Automatically OCRing Documents with Hazel and PDFPen Pro

JoelAnderson · July 2, 2018, 10:19pm

I have this same problem, with larger documents hanging at around 60% completed. I don’t own Adobe Acrobat, so I’d be especially interested in a way to automate OCRing a batch of pages – perhaps 30 at a time or so.

kelpie · July 3, 2018, 8:58am

Thanks for this. I use PDFPenPro and also DEVONthink Pro Office for OCR. Does anyone know which has the better OCR engine? Thanks.

DomBett · July 3, 2018, 1:43pm

More expert scripters can correct me if I’m wrong, but in my understanding Acrobat does not let you manipulate OCR via AppleScript. You may be able to accomplish the goal using Keyboard Maestro that lets you script the UI.

RosemaryOrchard · July 3, 2018, 1:46pm

This is what I remember as well I’m afraid.

sylumer · July 3, 2018, 5:32pm

In terms of the length issue…

Has anyone logged this issue (including an example) with Smile?
- Does this happen only when automating or when using the UI manually too?
As a workaround, how about automating the splitting of large documents into smaller ones, OCRing them, and then recombining them back into one PDF?

jmreekes · July 7, 2018, 7:57pm

I haven’t compared the two that closely, but I think DEVONthink Pro Office does a better job, especially on documents that are fuzzy. DEVONthink Pro Office uses the Abbyy FineReader OCR engine/software, which is the OCR engine used by the Fujitsu ScanSnap. I use the FineReader Pro scanner app on iOS and it puts other scanner apps OCR to shame.

kelpie · July 7, 2018, 10:02pm

Thanks for that info.

Pedro · July 8, 2018, 3:48pm

I haven’t logged the issue with Smile. My bad. I would do it the next time it happens. Thanks for your suggestion.

George_W · July 9, 2018, 11:16am

I’ve used a slightly-modified version of the script that only does the OCR if the PDF requires it (skips if the PDF already has a text layer) and doesn’t close PDFPenPro if another document is open:

tell application "PDFpenPro"
    open theFile as alias
-- does the document need to be OCR'd?
get the needs ocr of document 1
if result is true then
	tell document 1
		ocr
		repeat while performing ocr
			delay 1
		end repeat
		delay 1
		close with saving
	end tell
	--In PDFpen, when no documents are open, window 1 is "Preferences"
	--If other documents are open, do not close the App.
	if name of window 1 is "Preferences" then
		tell application "PDFpenPro"
			quit
			end tell
   		end if
	else
		-- Scan Doc was previously OCR'd or is already a text type PDF.
		tell document 1
			close without saving
		end tell
		--In PDFpen, when no documents are open, window 1 is "Preferences"
 		--If other documents are open, do not close the App.
		if name of window 1 is "Preferences" then
			tell application "PDFpenPro"

•••••

§ What you should do: Reproduce verbatim the passage of the forum thread above that starts at the words "Pedro · July" and ends after the words "to be OCR'd?".

§ Dataset extract:

•••••

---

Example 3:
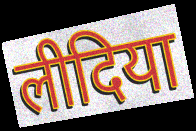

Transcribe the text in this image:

लीदिया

•••••

§ Exercise result:
Pedro · July 8, 2018, 3:48pm

I haven’t logged the issue with Smile. My bad. I would do it the next time it happens. Thanks for your suggestion.

George_W · July 9, 2018, 11:16am

I’ve used a slightly-modified version of the script that only does the OCR if the PDF requires it (skips if the PDF already has a text layer) and doesn’t close PDFPenPro if another document is open:

tell application "PDFpenPro"
    open theFile as alias
-- does the document need to be OCR'd?